(Stored data entries)

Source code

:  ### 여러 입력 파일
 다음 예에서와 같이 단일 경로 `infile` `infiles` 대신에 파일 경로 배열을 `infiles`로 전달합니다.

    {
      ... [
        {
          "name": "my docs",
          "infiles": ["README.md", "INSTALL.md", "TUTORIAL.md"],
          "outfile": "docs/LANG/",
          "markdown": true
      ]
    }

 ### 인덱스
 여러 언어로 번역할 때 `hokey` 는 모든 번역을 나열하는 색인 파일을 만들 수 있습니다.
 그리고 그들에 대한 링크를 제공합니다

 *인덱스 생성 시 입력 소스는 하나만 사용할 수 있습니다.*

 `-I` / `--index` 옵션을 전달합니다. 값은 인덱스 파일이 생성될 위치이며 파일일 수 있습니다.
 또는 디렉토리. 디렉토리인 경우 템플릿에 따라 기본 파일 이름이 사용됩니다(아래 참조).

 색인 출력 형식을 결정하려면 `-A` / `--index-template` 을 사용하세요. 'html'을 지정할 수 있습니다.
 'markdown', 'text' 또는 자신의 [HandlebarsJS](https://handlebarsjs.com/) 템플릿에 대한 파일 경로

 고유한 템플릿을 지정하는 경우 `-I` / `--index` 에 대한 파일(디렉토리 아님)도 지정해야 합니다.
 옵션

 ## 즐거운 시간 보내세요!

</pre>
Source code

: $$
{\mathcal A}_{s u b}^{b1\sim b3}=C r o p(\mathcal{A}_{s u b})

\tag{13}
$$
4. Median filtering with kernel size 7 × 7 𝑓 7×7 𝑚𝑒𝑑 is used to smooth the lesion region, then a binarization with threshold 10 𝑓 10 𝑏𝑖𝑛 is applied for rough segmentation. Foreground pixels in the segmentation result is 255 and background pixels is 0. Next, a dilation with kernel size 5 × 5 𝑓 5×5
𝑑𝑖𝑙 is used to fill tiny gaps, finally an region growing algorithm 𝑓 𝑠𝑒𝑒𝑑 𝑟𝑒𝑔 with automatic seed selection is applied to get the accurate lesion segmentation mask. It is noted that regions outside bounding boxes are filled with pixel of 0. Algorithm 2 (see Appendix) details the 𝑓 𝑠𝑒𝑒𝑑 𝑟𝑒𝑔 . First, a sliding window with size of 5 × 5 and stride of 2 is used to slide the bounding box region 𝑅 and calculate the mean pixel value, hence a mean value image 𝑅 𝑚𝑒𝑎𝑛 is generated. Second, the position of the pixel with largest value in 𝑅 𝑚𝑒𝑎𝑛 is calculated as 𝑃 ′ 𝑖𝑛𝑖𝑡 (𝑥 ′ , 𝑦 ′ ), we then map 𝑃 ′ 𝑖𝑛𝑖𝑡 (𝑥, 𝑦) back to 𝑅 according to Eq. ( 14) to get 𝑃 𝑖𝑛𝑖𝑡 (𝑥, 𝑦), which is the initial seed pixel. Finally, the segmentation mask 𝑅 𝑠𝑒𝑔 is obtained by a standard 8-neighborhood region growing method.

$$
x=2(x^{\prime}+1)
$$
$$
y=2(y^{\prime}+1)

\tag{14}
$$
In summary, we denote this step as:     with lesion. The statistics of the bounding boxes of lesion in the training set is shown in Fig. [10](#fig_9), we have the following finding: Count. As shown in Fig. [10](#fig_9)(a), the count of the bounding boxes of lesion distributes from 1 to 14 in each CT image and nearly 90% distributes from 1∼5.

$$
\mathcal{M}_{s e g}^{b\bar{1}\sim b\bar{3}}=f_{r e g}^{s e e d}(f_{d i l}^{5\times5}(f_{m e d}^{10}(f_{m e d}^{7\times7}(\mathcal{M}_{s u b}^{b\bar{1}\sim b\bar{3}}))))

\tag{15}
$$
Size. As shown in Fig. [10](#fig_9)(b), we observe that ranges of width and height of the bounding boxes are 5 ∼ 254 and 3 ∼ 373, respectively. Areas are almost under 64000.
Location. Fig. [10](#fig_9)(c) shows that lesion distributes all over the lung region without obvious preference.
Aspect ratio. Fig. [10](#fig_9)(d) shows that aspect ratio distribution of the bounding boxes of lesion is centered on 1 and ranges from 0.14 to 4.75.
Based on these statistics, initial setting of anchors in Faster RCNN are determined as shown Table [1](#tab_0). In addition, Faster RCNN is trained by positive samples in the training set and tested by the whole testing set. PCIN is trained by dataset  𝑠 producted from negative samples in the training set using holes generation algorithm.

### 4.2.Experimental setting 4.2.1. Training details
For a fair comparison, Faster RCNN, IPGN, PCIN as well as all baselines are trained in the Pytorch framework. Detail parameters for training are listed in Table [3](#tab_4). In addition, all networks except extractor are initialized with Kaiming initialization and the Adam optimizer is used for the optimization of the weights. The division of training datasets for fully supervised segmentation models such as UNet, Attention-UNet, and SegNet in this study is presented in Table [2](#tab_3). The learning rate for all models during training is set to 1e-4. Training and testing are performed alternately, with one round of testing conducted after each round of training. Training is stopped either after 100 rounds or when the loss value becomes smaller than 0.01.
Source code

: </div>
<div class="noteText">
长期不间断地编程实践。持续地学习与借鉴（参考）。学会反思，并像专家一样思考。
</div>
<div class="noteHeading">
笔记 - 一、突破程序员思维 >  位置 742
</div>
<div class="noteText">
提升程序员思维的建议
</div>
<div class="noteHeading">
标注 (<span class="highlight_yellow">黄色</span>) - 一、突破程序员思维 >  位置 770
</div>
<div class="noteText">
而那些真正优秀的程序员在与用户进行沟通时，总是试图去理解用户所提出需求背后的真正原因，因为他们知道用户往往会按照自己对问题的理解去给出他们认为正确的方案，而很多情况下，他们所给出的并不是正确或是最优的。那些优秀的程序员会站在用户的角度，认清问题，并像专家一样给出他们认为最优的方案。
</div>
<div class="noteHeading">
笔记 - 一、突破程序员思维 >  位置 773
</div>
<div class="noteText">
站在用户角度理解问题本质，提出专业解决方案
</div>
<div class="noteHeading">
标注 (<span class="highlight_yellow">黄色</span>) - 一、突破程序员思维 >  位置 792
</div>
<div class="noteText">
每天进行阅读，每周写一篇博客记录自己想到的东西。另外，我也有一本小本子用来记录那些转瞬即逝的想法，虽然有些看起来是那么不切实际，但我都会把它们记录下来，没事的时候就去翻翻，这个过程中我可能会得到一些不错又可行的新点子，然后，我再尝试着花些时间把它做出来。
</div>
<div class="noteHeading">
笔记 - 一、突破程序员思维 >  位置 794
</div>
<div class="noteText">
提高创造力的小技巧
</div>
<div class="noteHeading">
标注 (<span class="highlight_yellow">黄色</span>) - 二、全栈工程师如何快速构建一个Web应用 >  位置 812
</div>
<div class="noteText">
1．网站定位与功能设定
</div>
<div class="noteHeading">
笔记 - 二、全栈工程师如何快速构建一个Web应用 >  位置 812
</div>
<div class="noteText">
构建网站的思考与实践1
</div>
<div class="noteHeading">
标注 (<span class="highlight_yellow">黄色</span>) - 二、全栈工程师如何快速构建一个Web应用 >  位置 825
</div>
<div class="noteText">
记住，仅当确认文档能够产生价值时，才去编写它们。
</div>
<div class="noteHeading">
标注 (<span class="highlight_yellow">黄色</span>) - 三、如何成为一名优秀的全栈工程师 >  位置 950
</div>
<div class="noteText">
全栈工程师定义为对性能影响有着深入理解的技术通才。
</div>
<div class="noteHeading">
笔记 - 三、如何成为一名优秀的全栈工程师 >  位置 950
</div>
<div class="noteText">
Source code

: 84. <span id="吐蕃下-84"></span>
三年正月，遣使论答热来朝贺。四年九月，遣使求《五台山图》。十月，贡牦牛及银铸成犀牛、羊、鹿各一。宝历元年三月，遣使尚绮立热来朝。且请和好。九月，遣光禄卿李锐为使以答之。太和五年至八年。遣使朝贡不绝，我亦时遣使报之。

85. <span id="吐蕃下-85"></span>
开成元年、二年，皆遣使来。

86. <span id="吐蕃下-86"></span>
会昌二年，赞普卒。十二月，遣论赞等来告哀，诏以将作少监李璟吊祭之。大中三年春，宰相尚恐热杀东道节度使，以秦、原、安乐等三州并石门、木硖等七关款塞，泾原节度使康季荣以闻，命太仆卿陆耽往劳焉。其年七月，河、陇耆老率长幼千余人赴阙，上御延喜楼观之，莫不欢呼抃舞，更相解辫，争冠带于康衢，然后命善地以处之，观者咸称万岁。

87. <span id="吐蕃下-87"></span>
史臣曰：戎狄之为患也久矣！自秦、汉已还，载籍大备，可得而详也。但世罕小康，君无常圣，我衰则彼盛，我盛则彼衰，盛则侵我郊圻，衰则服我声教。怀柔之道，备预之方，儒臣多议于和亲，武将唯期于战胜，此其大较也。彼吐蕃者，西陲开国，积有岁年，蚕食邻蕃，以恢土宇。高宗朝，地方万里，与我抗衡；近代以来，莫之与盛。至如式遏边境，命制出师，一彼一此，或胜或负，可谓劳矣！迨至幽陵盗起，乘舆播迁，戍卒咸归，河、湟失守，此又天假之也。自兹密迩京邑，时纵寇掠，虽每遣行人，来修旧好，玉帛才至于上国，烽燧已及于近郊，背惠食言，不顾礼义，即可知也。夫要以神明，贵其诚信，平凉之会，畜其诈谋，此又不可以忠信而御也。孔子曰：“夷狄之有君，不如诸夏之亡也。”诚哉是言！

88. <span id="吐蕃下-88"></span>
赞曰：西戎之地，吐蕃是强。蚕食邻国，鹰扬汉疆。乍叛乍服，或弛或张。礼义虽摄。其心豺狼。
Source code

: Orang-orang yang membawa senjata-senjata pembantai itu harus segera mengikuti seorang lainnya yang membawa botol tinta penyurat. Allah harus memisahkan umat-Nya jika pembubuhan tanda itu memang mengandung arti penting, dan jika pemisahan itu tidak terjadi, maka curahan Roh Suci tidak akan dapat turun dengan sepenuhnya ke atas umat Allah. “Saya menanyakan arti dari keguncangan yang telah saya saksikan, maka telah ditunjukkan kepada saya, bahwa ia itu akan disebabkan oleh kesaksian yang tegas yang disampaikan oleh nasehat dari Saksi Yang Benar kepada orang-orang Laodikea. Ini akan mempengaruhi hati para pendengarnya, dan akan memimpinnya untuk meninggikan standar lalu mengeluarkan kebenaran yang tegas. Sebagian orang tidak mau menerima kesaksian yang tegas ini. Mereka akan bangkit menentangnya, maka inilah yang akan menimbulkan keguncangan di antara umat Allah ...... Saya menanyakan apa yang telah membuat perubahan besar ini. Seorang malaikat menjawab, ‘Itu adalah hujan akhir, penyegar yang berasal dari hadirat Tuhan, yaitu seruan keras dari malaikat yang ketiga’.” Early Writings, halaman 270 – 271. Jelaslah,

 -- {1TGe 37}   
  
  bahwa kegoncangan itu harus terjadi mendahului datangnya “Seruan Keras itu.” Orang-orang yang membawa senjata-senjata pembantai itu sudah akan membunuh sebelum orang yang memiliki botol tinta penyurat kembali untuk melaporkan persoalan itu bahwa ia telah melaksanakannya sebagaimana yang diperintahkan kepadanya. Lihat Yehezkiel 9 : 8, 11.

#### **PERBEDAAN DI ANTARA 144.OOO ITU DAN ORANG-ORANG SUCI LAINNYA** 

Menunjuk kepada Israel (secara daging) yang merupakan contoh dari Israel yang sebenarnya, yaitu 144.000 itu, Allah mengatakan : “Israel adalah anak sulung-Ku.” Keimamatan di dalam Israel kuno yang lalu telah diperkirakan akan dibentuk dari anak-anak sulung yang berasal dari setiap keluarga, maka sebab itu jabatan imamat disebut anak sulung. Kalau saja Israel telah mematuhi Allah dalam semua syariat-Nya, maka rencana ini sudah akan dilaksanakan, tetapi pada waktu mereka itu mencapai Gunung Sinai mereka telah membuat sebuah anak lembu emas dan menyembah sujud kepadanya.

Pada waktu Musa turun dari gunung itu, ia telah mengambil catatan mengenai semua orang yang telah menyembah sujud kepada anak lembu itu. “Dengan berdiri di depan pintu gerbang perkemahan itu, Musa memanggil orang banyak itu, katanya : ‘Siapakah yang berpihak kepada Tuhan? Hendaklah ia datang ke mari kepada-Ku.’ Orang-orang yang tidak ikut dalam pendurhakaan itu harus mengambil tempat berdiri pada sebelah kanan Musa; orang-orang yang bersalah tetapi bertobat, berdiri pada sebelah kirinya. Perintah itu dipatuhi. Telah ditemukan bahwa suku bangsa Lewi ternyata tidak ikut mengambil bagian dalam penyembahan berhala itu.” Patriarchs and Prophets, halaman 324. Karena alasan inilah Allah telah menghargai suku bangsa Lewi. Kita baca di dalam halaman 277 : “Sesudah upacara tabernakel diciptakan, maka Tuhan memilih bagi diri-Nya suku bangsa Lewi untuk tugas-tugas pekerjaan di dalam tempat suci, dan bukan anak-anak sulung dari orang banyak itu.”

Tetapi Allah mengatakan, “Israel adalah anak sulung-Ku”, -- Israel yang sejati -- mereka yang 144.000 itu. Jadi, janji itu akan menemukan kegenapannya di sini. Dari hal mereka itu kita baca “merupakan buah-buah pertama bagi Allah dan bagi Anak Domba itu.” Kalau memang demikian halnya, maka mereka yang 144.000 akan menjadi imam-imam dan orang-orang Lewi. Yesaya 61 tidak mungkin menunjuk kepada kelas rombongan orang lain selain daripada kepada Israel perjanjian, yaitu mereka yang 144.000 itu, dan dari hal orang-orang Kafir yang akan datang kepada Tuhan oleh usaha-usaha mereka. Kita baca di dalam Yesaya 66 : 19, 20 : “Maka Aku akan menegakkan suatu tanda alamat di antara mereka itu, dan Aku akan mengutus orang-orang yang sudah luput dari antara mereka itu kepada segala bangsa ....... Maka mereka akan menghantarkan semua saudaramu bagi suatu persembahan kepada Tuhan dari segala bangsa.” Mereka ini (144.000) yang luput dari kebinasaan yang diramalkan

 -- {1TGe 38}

The problem: Transcribe the entries above word for word, from the first line through the line containing "4. Median filtering", and nothing else.

Task response:
Source code

:  ### 여러 입력 파일
 다음 예에서와 같이 단일 경로 `infile` `infiles` 대신에 파일 경로 배열을 `infiles`로 전달합니다.

    {
      ... [
        {
          "name": "my docs",
          "infiles": ["README.md", "INSTALL.md", "TUTORIAL.md"],
          "outfile": "docs/LANG/",
          "markdown": true
      ]
    }

 ### 인덱스
 여러 언어로 번역할 때 `hokey` 는 모든 번역을 나열하는 색인 파일을 만들 수 있습니다.
 그리고 그들에 대한 링크를 제공합니다

 *인덱스 생성 시 입력 소스는 하나만 사용할 수 있습니다.*

 `-I` / `--index` 옵션을 전달합니다. 값은 인덱스 파일이 생성될 위치이며 파일일 수 있습니다.
 또는 디렉토리. 디렉토리인 경우 템플릿에 따라 기본 파일 이름이 사용됩니다(아래 참조).

 색인 출력 형식을 결정하려면 `-A` / `--index-template` 을 사용하세요. 'html'을 지정할 수 있습니다.
 'markdown', 'text' 또는 자신의 [HandlebarsJS](https://handlebarsjs.com/) 템플릿에 대한 파일 경로

 고유한 템플릿을 지정하는 경우 `-I` / `--index` 에 대한 파일(디렉토리 아님)도 지정해야 합니다.
 옵션

 ## 즐거운 시간 보내세요!

</pre>
Source code

: $$
{\mathcal A}_{s u b}^{b1\sim b3}=C r o p(\mathcal{A}_{s u b})

\tag{13}
$$
4. Median filtering with kernel size 7 × 7 𝑓 7×7 𝑚𝑒𝑑 is used to smooth the lesion region, then a binarization with threshold 10 𝑓 10 𝑏𝑖𝑛 is applied for rough segmentation. Foreground pixels in the segmentation result is 255 and background pixels is 0. Next, a dilation with kernel size 5 × 5 𝑓 5×5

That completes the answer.